You haven’t known fear until you’ve ridden with a 15-year-old driver! Even if you have a good driver, it’s still scary, and teaching them can be even scarier!

Things have changed so much from when I got my permit and learned to drive. I remember getting my permit, when I was 15, taking driver’s ed, then getting my license when I was 16.

Now, in North Carolina, my son took driver’s ed at fourteen and a half and got his permit at fifteen. They are required to drive sixty hours before you can get your license at sixteen. Luckily, there is an app he uses to keep track of all his driving time.

It seems much more complicated than it used to be!

Now when I see a student driver car, I know there’s a kid in there that has never driven. Those instructors are brave!

Teaching a teen to drive can be one of the most stressful times of parenting.

teen boy in blue sweatshirt getting groceries out of white mini van
Meet my chauffeur that drives me to the supermarket now.

Tips on how to teach your teenager to drive.

Start slow

Start slow in an empty parking lot. You can go to an empty mall, school or company lot. The driving is slow, and your new driver can practice turning, stopping, parking and backing up without being intimated or nervous that anyone is watching.

This is a great time to practice using your car’s safety technology, like the backup camera or lane departure alarms. Many people don’t enable these features, so this is a good time for your new driver to learn how to use them properly. They don’t help if they aren’t being used, not turned on, or used incorrectly.

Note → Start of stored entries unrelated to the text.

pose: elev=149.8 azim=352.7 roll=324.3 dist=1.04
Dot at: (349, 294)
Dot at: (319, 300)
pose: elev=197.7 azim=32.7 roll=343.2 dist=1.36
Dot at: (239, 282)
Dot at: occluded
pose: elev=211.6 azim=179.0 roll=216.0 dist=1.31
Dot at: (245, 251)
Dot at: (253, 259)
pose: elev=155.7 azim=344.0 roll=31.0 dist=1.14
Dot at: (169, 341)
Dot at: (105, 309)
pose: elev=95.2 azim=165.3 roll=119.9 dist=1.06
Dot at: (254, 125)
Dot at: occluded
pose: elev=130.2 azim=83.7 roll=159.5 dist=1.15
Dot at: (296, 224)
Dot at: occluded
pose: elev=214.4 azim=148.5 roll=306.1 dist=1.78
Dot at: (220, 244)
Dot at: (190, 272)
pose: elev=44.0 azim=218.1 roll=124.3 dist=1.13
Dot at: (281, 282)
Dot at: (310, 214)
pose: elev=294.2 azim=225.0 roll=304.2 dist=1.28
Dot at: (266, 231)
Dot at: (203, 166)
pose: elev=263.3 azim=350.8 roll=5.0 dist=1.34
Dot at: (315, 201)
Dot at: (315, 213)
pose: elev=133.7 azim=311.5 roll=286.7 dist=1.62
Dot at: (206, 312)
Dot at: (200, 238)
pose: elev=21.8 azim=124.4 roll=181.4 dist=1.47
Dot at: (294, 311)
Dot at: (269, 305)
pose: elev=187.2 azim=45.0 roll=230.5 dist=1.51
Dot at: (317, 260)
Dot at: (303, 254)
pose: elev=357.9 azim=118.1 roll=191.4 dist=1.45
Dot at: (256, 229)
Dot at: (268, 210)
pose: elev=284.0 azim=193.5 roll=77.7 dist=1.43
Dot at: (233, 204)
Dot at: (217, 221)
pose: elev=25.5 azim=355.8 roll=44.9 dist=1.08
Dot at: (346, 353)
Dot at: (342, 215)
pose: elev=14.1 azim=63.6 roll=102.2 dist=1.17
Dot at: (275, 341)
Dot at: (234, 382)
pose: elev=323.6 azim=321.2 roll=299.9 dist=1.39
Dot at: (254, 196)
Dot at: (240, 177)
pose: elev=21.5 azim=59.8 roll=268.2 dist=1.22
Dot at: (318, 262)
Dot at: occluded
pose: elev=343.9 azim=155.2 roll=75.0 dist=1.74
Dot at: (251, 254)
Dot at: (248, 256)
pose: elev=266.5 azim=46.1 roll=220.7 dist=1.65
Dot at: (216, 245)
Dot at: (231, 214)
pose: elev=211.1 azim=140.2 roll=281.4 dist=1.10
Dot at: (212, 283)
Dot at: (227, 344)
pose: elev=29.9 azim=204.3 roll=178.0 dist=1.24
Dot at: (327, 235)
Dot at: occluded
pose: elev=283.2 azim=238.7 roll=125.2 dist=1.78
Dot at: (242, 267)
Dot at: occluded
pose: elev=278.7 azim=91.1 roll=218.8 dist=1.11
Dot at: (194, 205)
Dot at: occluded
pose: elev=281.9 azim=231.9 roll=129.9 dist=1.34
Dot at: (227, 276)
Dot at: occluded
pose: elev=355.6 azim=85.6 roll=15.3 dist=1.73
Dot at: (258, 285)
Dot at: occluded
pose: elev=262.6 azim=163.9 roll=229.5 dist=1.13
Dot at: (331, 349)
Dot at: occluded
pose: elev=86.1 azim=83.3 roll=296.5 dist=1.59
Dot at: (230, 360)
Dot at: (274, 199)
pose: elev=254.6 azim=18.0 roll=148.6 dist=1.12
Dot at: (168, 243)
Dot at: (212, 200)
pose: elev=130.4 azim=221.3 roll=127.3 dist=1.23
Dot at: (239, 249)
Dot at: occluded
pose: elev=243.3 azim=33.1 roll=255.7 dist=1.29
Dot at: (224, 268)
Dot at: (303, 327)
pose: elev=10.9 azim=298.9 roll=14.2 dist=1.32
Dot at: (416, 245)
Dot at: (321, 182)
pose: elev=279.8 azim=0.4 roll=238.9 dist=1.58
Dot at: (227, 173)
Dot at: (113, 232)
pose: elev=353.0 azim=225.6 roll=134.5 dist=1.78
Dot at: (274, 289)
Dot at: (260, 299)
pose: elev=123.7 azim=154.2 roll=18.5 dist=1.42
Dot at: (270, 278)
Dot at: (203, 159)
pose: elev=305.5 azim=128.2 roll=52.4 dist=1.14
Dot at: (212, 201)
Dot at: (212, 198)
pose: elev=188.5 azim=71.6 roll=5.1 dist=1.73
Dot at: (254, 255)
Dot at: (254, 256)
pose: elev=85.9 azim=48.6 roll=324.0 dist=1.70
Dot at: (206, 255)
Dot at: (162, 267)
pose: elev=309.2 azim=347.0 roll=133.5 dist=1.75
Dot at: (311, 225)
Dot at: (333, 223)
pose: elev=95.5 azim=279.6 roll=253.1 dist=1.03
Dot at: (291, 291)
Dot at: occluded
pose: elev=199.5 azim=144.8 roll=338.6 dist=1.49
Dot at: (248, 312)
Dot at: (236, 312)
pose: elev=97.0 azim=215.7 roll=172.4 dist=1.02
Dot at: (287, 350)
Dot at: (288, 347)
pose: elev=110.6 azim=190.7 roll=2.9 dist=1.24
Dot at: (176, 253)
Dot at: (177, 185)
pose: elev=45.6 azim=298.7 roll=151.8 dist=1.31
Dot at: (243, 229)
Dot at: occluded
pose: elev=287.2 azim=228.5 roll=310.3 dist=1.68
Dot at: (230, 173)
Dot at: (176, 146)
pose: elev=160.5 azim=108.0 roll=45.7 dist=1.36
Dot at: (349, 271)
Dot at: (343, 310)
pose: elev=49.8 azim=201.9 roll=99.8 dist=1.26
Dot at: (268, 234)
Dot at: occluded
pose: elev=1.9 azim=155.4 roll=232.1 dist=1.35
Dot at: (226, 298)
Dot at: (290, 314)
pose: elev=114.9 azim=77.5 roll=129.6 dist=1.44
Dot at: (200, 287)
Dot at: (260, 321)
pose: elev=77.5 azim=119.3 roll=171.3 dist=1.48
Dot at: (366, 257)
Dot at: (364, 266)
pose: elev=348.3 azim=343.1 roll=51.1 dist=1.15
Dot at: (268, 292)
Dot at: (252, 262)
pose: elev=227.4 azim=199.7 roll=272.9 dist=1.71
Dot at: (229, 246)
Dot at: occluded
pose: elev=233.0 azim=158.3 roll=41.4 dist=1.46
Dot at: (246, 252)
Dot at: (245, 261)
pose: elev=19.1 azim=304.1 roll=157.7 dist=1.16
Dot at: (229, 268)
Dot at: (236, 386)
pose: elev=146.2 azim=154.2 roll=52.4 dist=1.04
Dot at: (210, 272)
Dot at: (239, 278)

We spent hours in empty parking lots before going out onto real roads to make sure my son felt comfortable with accelerating, braking and turning.

Let them fiddle with everything.

My son wanted to honk the horn, wash the windows with the washer fluid, roll the windows up and down, play with the sunroof and turn the radio up loud. It irritated me at first but then realized he just needed to get it out of his system. I just let him do it so he could move on from it. It didn’t take long and now that stuff isn’t exciting anymore.

teen getting in student driver car with instructor
I had to sneak, but I got a picture of my son at driver’s ed! 🙂

Take new drivers to a variety of places.

I found that my son felt more comfortable on city roads than country roads. The roads were wider, and lights were easier to navigate than stop signs, yields and pulling out into traffic.

Don’t forget to have them drive to places like ATMs, fast food drive-thrus and gas stations, all things they’ll have to do on their own.

There is no hurry, progressively drive in more challenging places when they’re ready. There is no reason to go on the interstate in rush hour with only a few hours of practice!

teen boy in drivers seat of van

Make sure to insure your new driver.

My husband and I’ve had Erie Insurance for our home and auto for years now and it’s something you need to think about when you have a new driver in your house. Auto insurance from Erie is available in 12 states, plus D.C. and has more than 6 million policies.

Erie Insurance conducted a national survey to encourage people to use the safety features their cars may have. Luckily, cars are safer than ever before because of all the new safety technology, but many people turn those features off.

I remember when no one ever wore seat belts and how weird it felt to sit in a car with one on. Now, we don’t even think about putting on a seatbelt. It’s the same with your cars’ safety features. It will become second nature the more you use them. It will save lives and reduce crashes.